Informal Trade in East Africa Will Face an “Efficiency Shock”
This article was originally drafted by the Society for International Development for the newsletter “GHEA Outlook” as part of the Rockefeller Foundation’s Searchlight Process. For more Searchlight content on futurechallenges.org, please click here.
Informal cross border trade accounts for a significant portion of overall regional trade in East Africa. Launching a new National Cross Border Trade Association in Kenya, the permanent secretary in the Ministry of Trade noted that, “informal cross border trade currently accounts for about 30% to 60% of all inter-regional trade. Evidence further shows that over 50% of intra regional trade is conducted through the informal cross border trade, particularly those trading in agricultural products.”
Improving the transport corridors is expected to reduce the costs of road transport by up to 25% in the northern corridor and 11% in the central corridor. The time to ship goods by road will reduce by up to a third in the north and half in the central corridors. These cost and time reductions represent a significant and positive ‘efficiency shock’ to GHEA’s economy. It will very likely have an impact on the informal trade in the region, although the nature and direction of that impact is hard to determine without deeper analysis.
Certainly, informal trade will benefit from the improved transport infrastructure and the costs savings that it represents. To the extent that informal trade crosses national boundaries at designated border posts, the seven new one-stop border posts (OSBPs) that are being built across the East African community partner states also ought to have a beneficial effect by combining two countries’ formalities in a single space and eliminating the duplication of procedures.
However, if informal trade has thrived in part because of logistical inefficiency – allowing it to serve markets and consumers that more formal distribution channels do not reach – the improved transport corridors will reduce this constraint and may lead to greater formalisation of cross border trade. Rwanda’s informal cross border trade and the government’s response offer some signals.
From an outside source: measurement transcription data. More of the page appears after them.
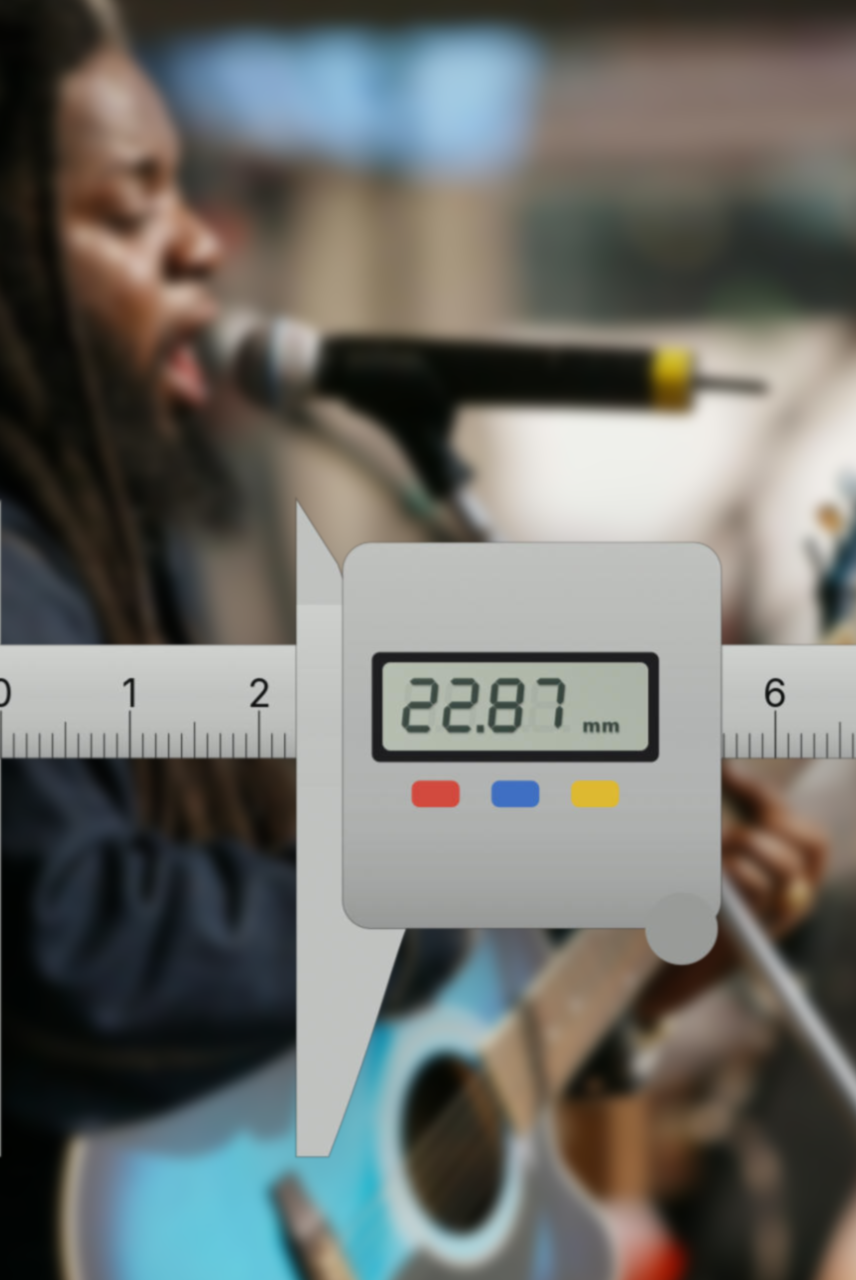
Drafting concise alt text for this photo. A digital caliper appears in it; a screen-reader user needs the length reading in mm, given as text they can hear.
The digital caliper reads 22.87 mm
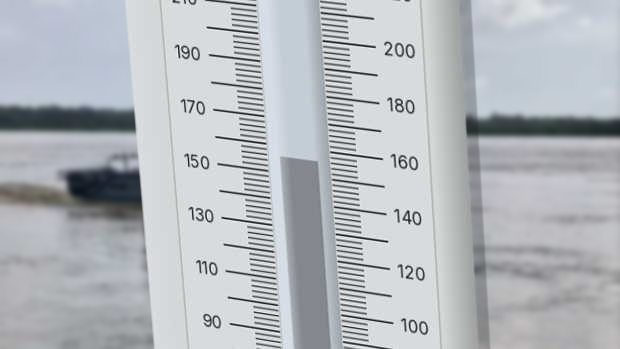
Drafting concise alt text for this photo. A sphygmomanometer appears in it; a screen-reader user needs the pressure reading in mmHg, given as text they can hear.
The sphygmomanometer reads 156 mmHg
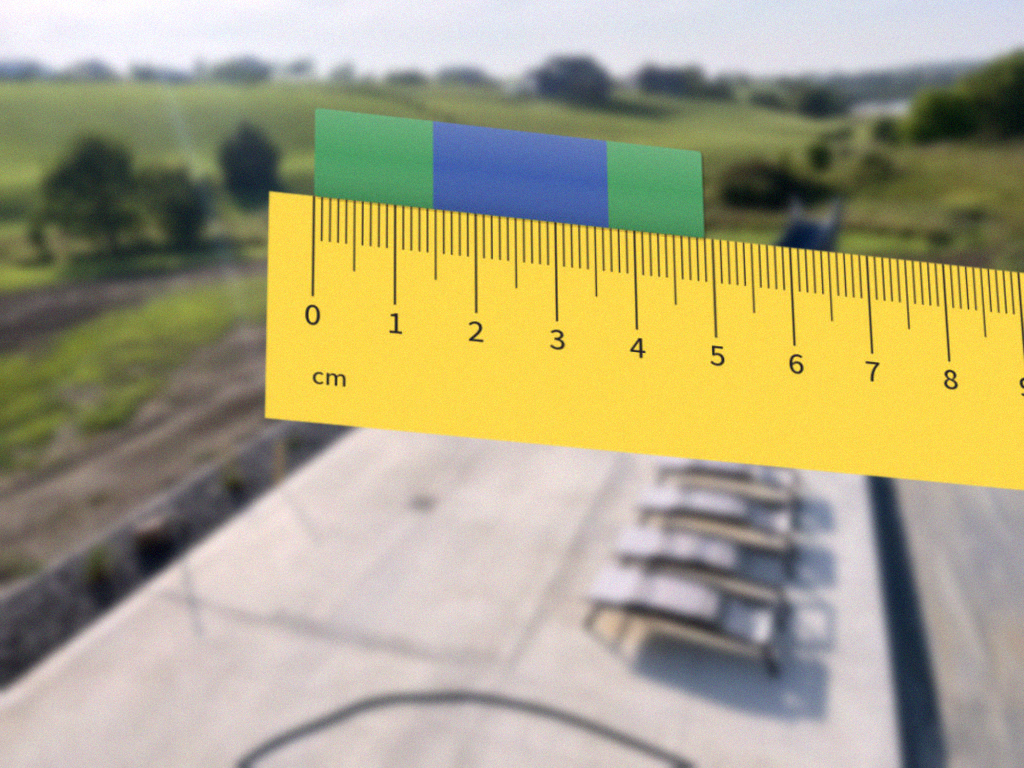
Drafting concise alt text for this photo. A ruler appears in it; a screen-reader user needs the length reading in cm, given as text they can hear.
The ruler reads 4.9 cm
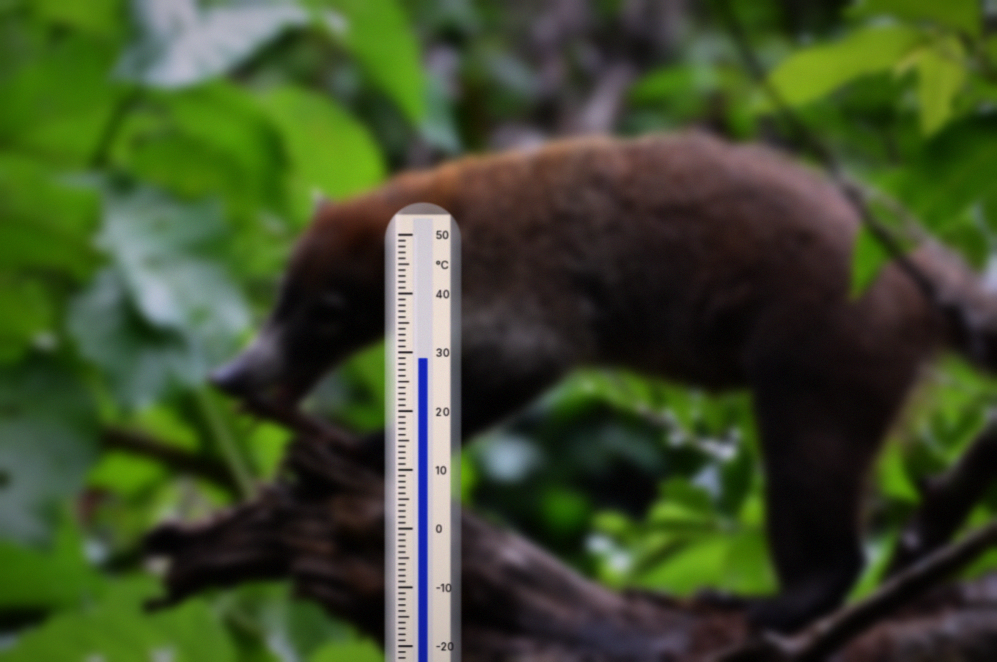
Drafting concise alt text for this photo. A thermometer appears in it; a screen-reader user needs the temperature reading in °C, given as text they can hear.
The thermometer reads 29 °C
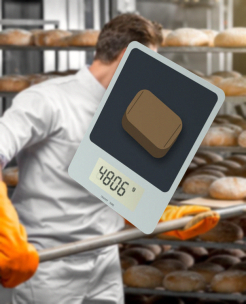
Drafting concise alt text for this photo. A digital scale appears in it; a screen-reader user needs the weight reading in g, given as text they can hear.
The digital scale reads 4806 g
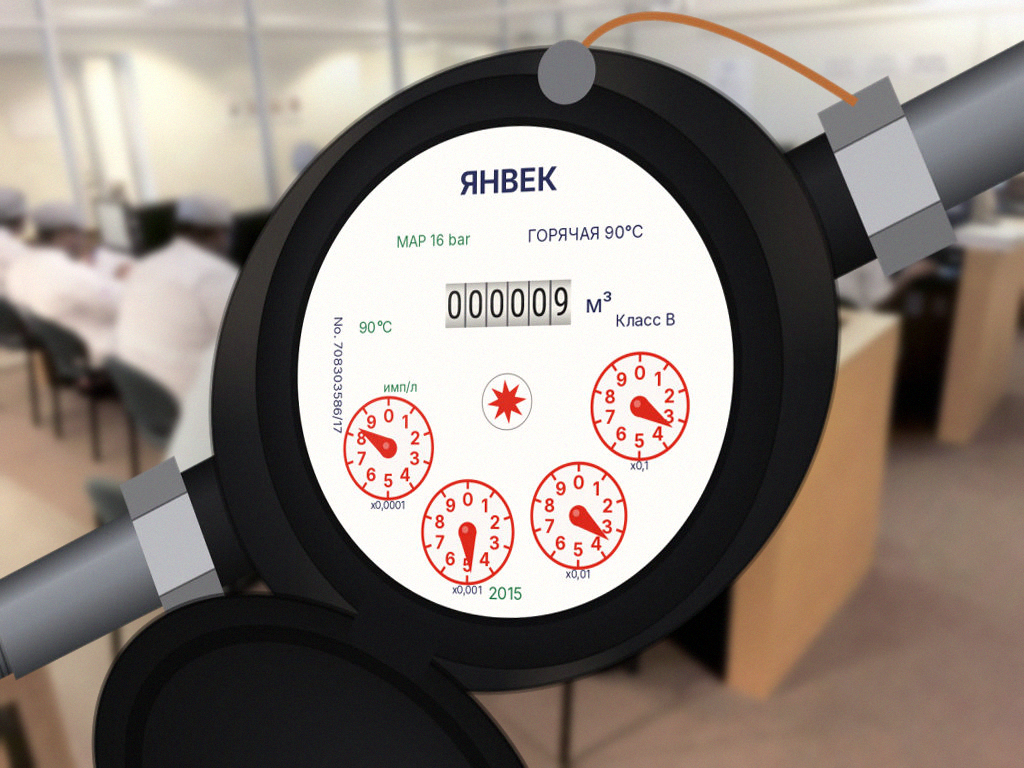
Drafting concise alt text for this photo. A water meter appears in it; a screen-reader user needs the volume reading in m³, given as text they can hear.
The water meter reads 9.3348 m³
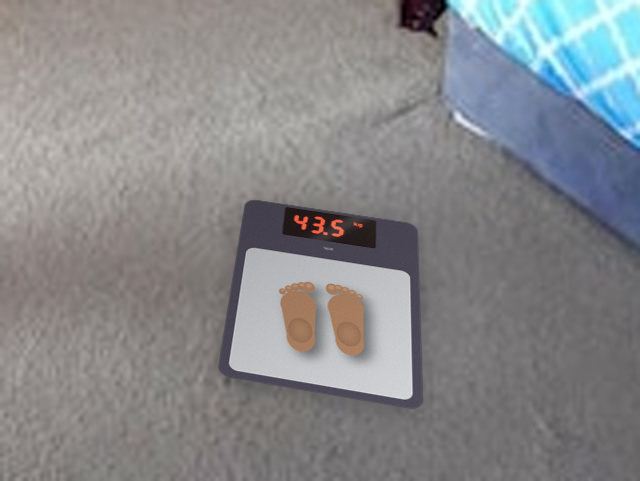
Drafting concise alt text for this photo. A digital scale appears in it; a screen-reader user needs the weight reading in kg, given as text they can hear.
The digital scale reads 43.5 kg
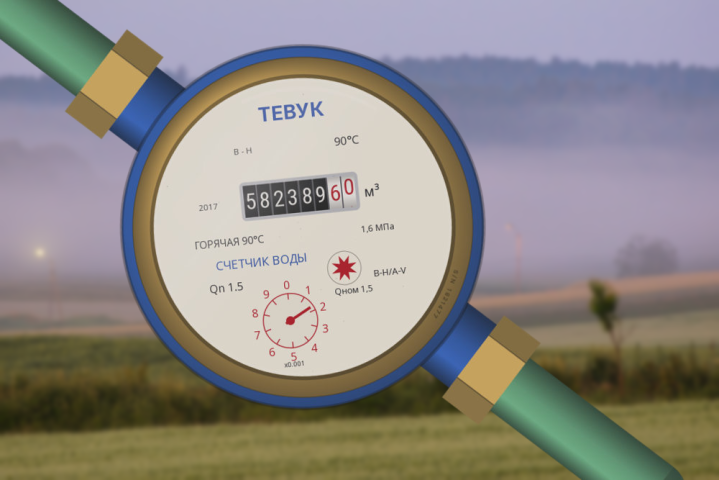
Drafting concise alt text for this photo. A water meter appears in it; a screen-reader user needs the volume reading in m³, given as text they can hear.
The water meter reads 582389.601 m³
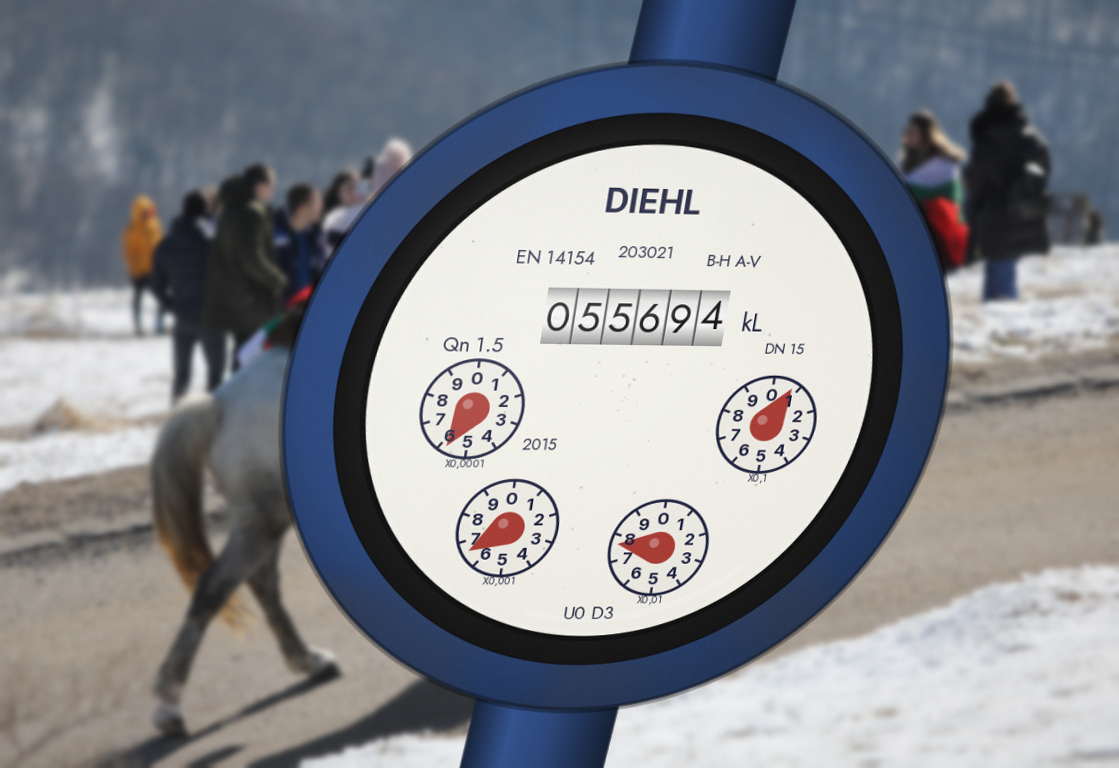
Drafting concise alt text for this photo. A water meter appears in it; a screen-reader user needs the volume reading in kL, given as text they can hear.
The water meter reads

Rwanda is developing informal trade along its borders to tap into growing revenues from the sector as it seeks to cut back rising trade deficit. While the country’s trade deficit increased in the first half of 2011 to $587 million compared with $543.7 million in June 2010, informal trade balance recorded a surplus. Rwanda’s informal cross border trade hit $9.33 million between April and June 2011, dominated by DR Congo on the export side and Uganda on the import side. Informal cross border trade accounts for 20 per cent of Rwanda’s total exports.
According to the Minister of Trade and Industry, Francois Kanimba, the government was exploring ways of reducing barriers to trade, including setting up formal market structures to help the traders. It also intends to roll out a literacy campaign, educating traders about rules and regulations governing cross-border trade. Traders will be trained in managerial skills and export processes, and provided with simplified certificates of origin to ease the movement of goods across the borders. “The government does not have to invest heavily. Simply mobilising the local traders into co-operatives, will enable them to finance the development of the infrastructure needed,” Mr Kanimba said.
However, the net effect of formalisation could be ambiguous. For it to be beneficial at the individual level, any increase in the cost of formalisation to the trader (administration processes, fees, taxes) must be more than outweighed by an increase in business. But it is not clear that small traders will be able to capture the cost savings represented by improved transport infrastructure. Larger traders with deep pockets and distribution networks could edge out their weaker competitors by translating cost savings into lower retail prices for the final consumer. So, while systemic efficiency is good at the aggregate level, it may be painful at the level of the small and/or informal trader who for various reasons may find themselves unable to compete.